**WORK TO COMPLETE**
Reproduce every line of the records below verbatim, omitting the pictures.

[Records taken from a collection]
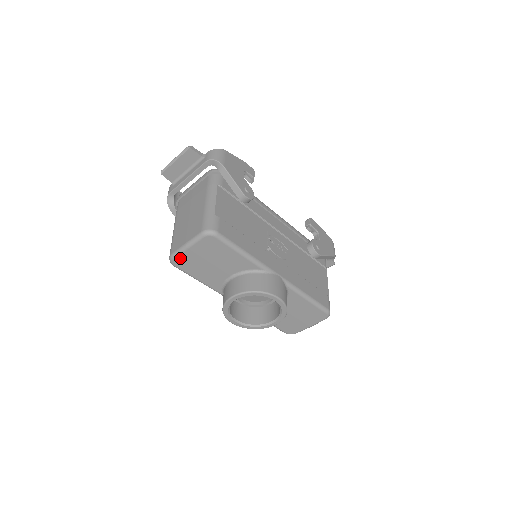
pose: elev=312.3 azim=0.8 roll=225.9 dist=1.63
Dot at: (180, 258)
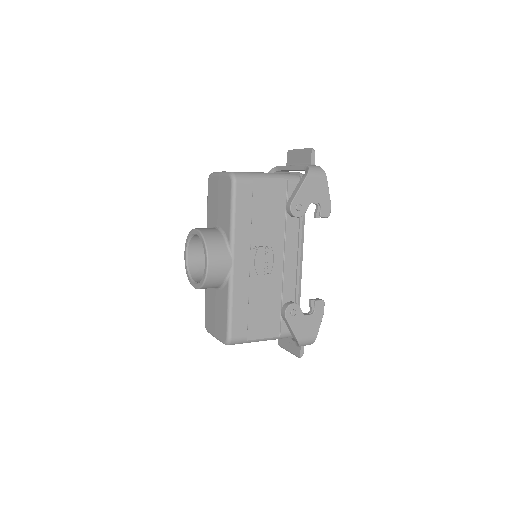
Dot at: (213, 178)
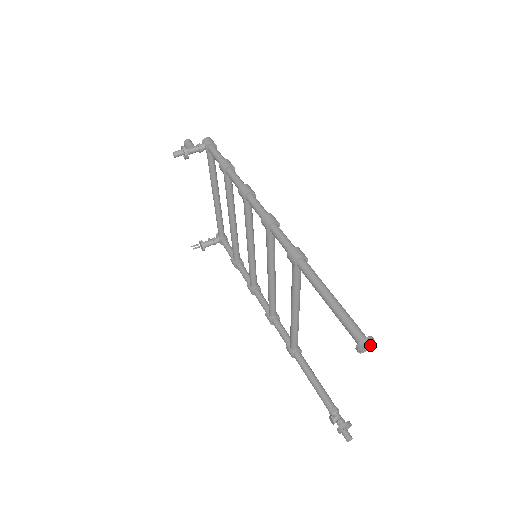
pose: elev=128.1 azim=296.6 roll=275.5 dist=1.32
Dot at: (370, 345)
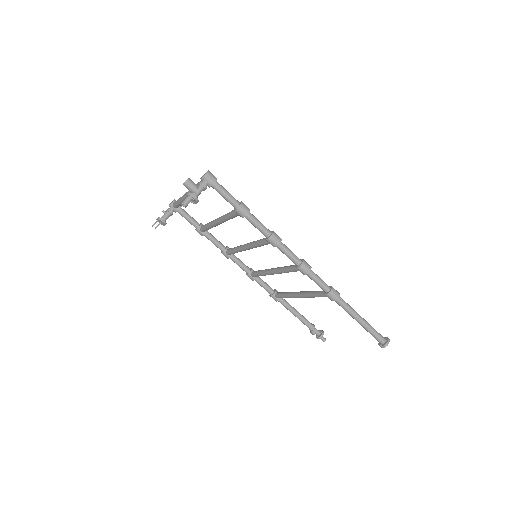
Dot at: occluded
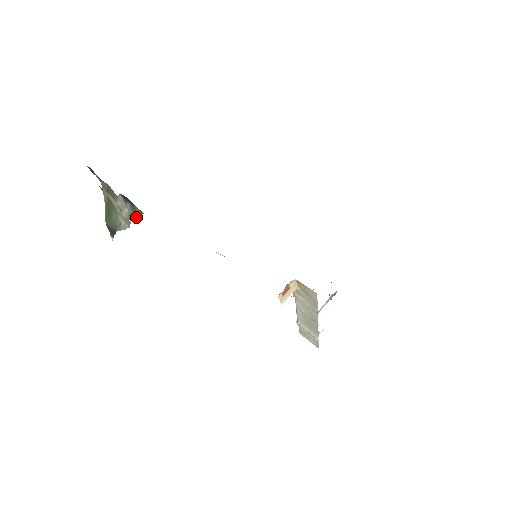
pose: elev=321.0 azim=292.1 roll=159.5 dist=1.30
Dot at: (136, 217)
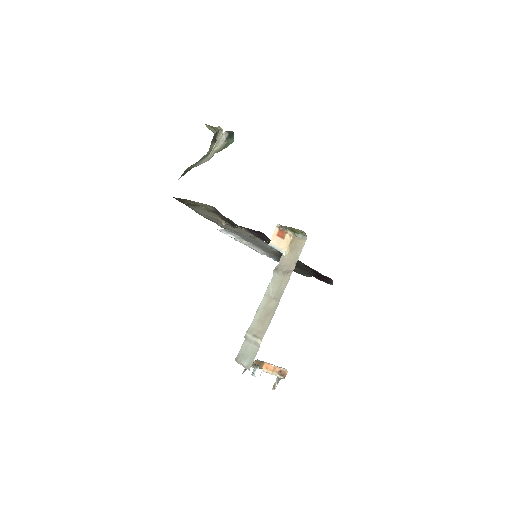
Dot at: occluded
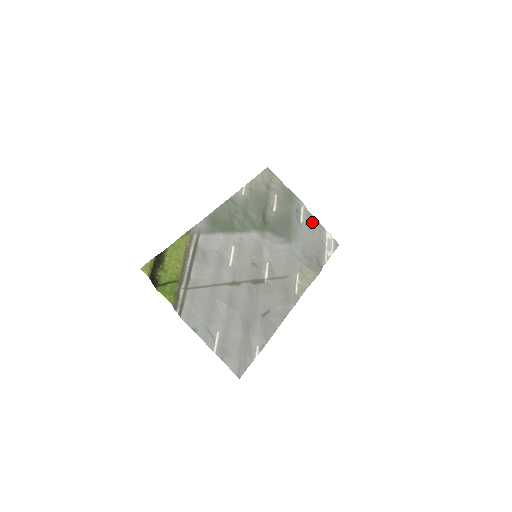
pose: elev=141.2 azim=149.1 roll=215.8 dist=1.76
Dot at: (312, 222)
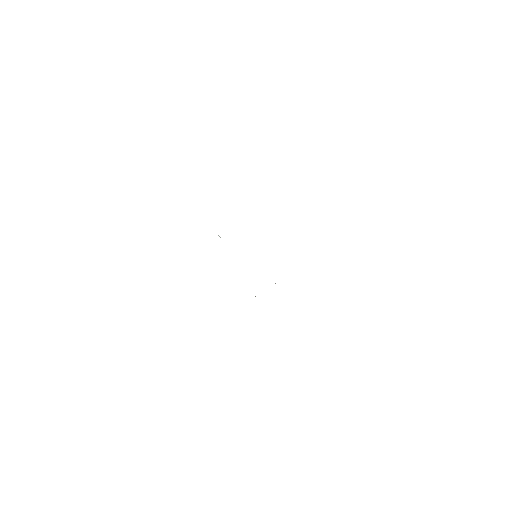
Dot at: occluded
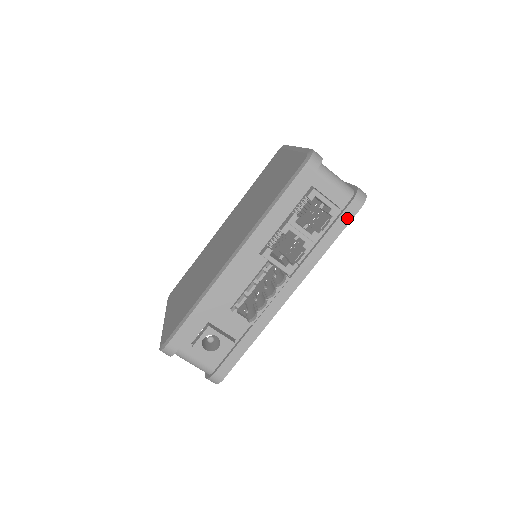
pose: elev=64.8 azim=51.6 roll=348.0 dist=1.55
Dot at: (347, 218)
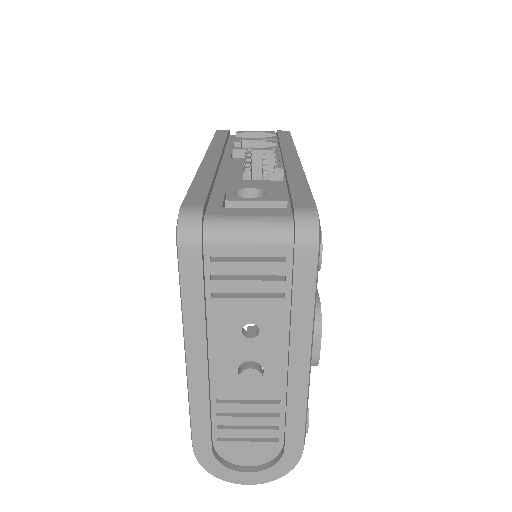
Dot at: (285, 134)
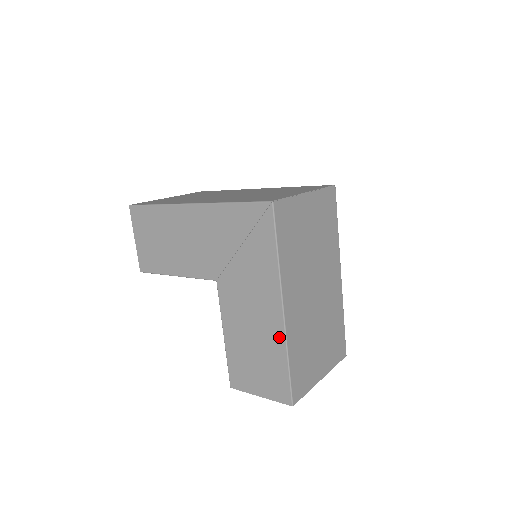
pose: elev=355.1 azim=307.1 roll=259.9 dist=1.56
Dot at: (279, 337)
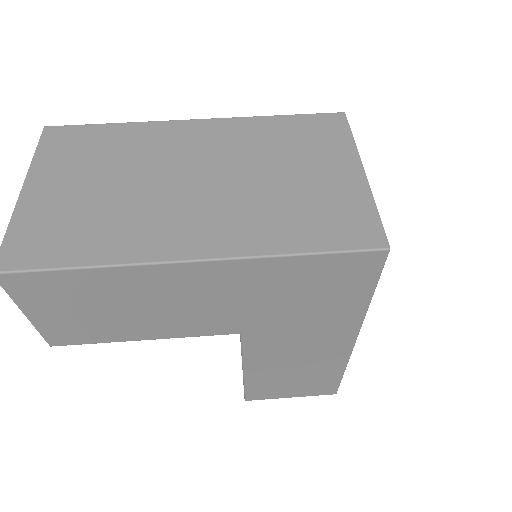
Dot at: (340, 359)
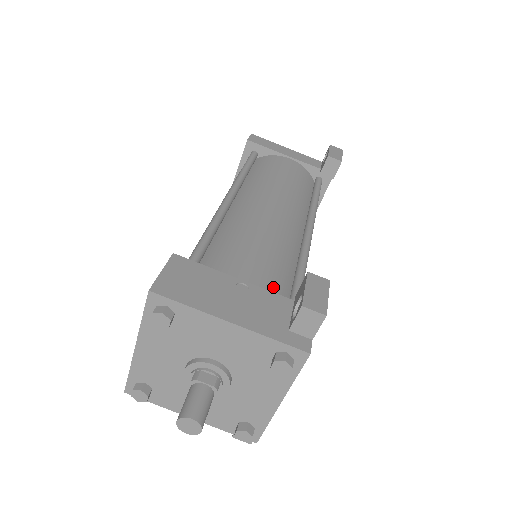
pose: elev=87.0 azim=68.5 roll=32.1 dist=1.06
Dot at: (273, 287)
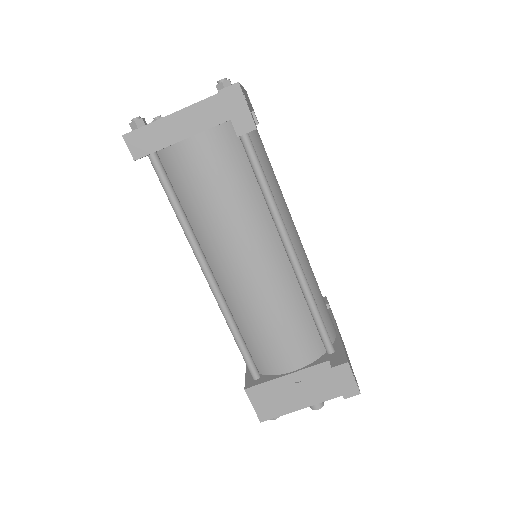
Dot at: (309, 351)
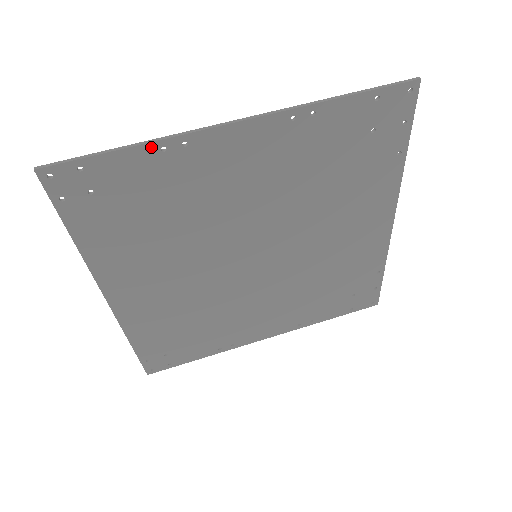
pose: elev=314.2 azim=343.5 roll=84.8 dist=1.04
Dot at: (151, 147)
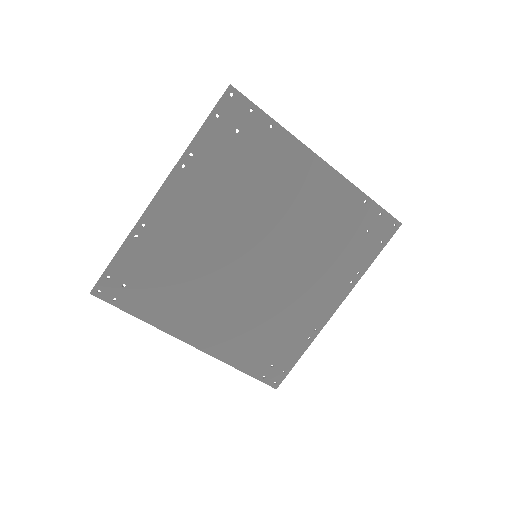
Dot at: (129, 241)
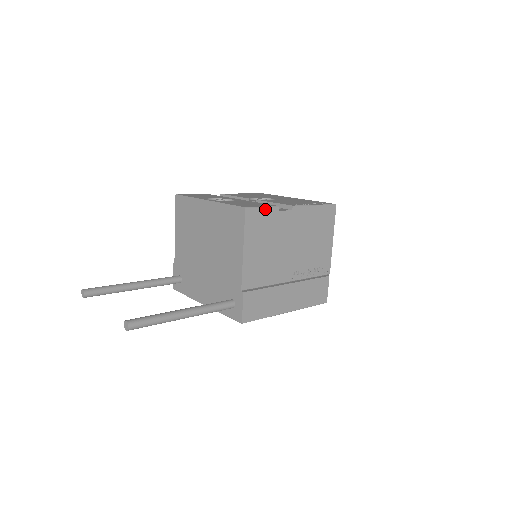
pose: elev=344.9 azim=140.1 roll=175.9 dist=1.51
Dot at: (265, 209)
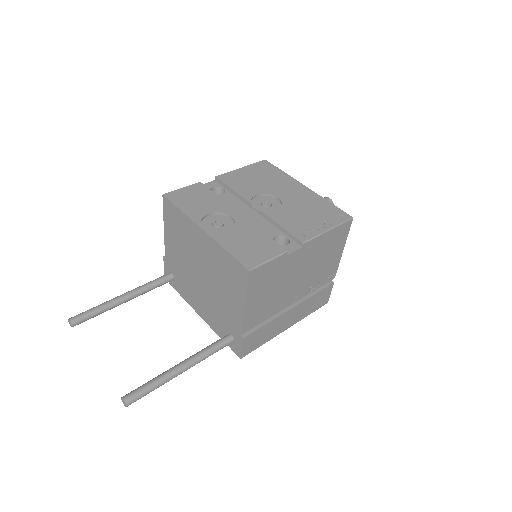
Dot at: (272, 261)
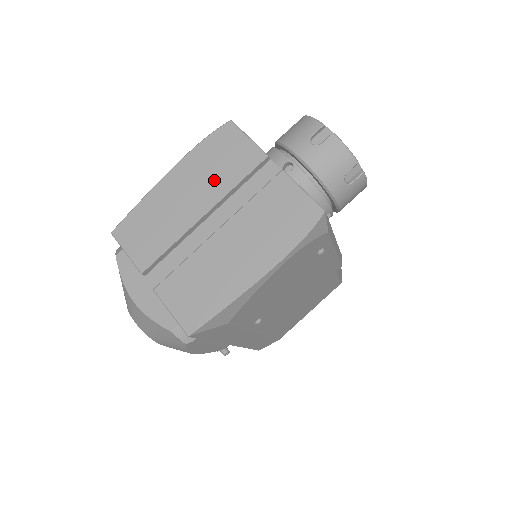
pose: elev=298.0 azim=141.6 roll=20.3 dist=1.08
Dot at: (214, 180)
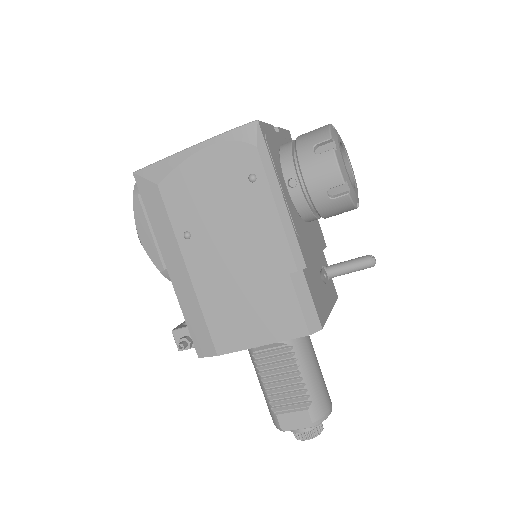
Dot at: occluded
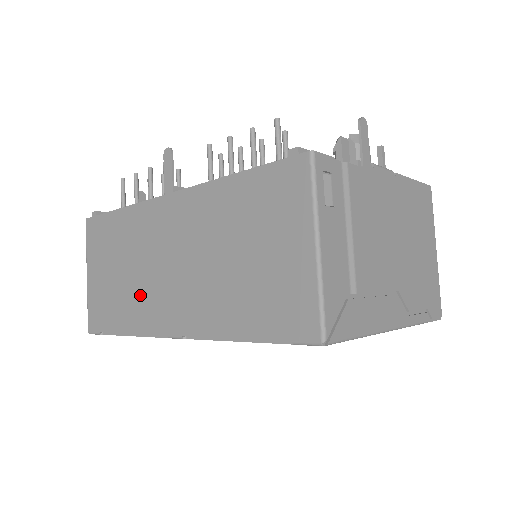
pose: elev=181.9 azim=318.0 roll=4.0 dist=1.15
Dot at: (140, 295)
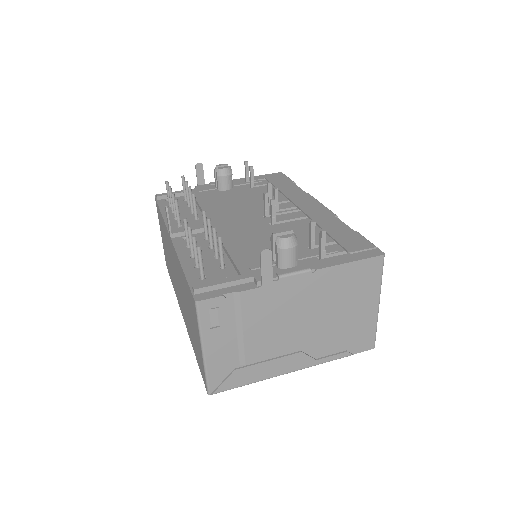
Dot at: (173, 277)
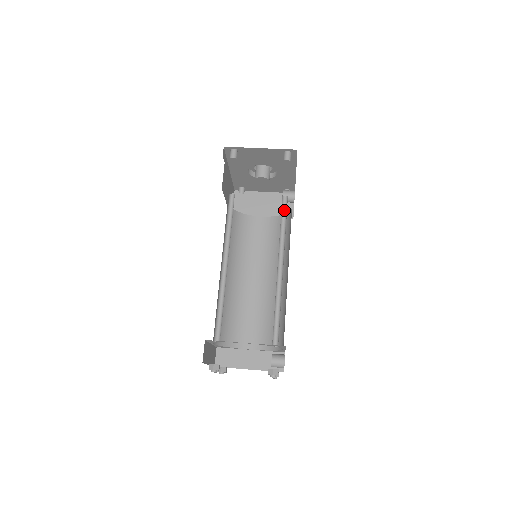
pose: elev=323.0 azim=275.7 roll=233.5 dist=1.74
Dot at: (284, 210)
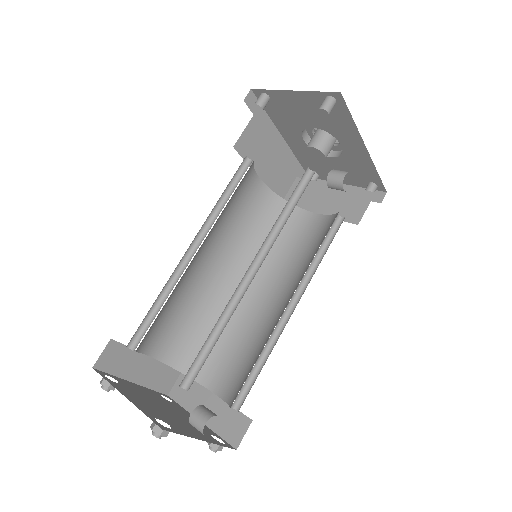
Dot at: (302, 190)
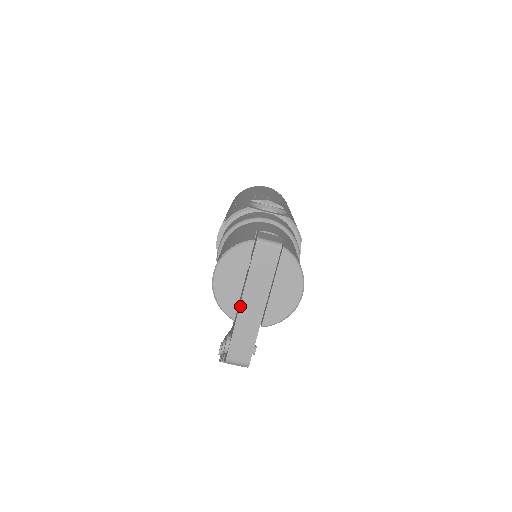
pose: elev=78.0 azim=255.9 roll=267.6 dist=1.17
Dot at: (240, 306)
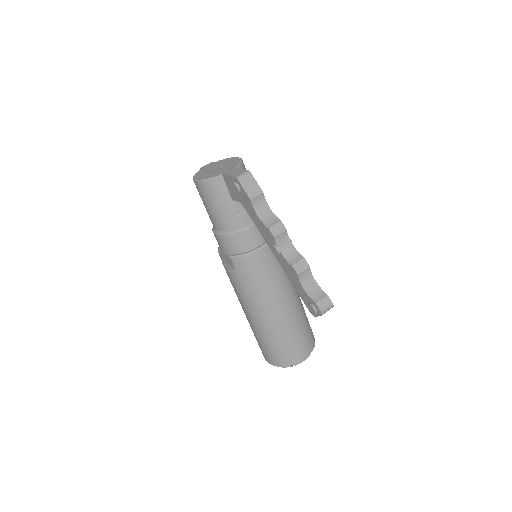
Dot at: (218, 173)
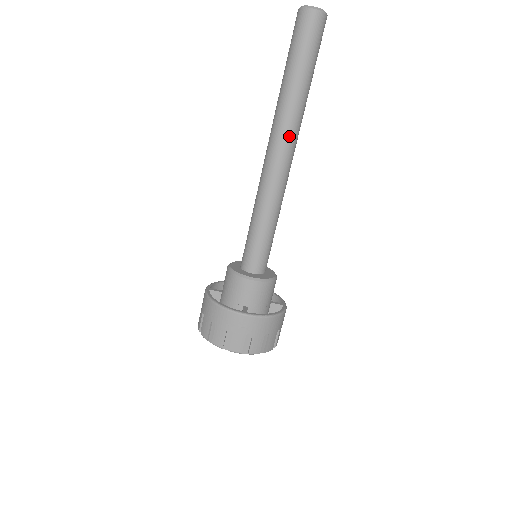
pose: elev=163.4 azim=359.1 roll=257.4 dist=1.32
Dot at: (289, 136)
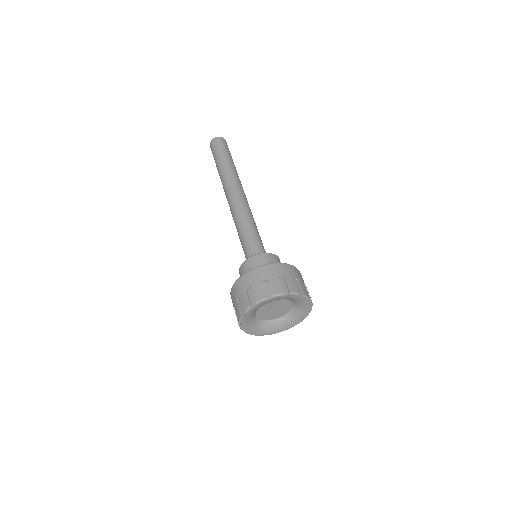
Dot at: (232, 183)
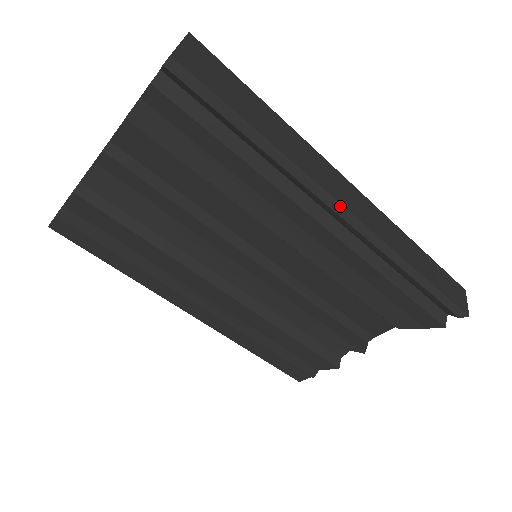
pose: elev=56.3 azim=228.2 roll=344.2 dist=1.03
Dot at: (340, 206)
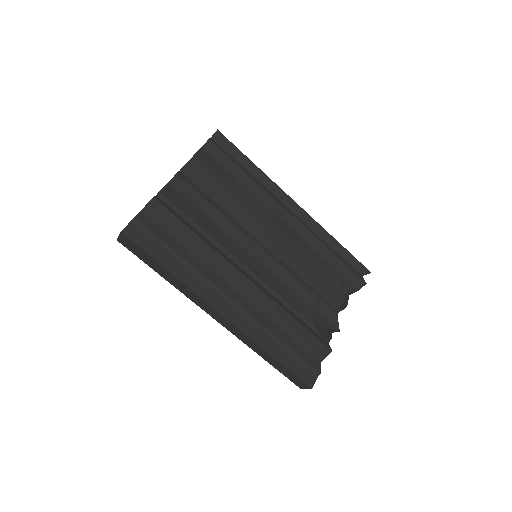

**SOLUTION TO THE EXERCISE**
pose: elev=312.3 azim=0.8 roll=225.9 dist=1.63
Dot at: (180, 258)
Dot at: (213, 178)
pose: elev=128.1 azim=296.6 roll=275.5 dist=1.32
Dot at: (370, 345)
Dot at: occluded
pose: elev=321.0 azim=292.1 roll=159.5 dist=1.30
Dot at: (136, 217)
Dot at: occluded
pose: elev=141.2 azim=149.1 roll=215.8 dist=1.76
Dot at: (312, 222)
Dot at: occluded
pose: elev=64.8 azim=51.6 roll=348.0 dist=1.55
Dot at: (347, 218)
Dot at: (285, 134)
pose: elev=355.1 azim=307.1 roll=259.9 dist=1.56
Dot at: (279, 337)
Dot at: (340, 359)
pose: elev=87.0 azim=68.5 roll=32.1 dist=1.06
Dot at: (273, 287)
Dot at: (309, 351)
pose: elev=314.2 azim=343.5 roll=84.8 dist=1.04
Dot at: (151, 147)
Dot at: (129, 241)
pose: elev=344.9 azim=140.1 roll=175.9 dist=1.51
Dot at: (265, 209)
Dot at: (272, 261)
pose: elev=298.0 azim=141.6 roll=20.3 dist=1.08
Dot at: (214, 180)
Dot at: occluded
pose: elev=181.9 azim=318.0 roll=4.0 dist=1.15
Dot at: (140, 295)
Dot at: (173, 277)
pose: elev=323.0 azim=275.7 roll=233.5 dist=1.74
Dot at: (284, 210)
Dot at: (302, 190)
pose: elev=78.0 azim=255.9 roll=267.6 dist=1.17
Dot at: (240, 306)
Dot at: (218, 173)
pose: elev=163.4 azim=359.1 roll=257.4 dist=1.32
Dot at: (289, 136)
Dot at: (232, 183)
pose: elev=56.3 azim=228.2 roll=344.2 dist=1.03
Dot at: (340, 206)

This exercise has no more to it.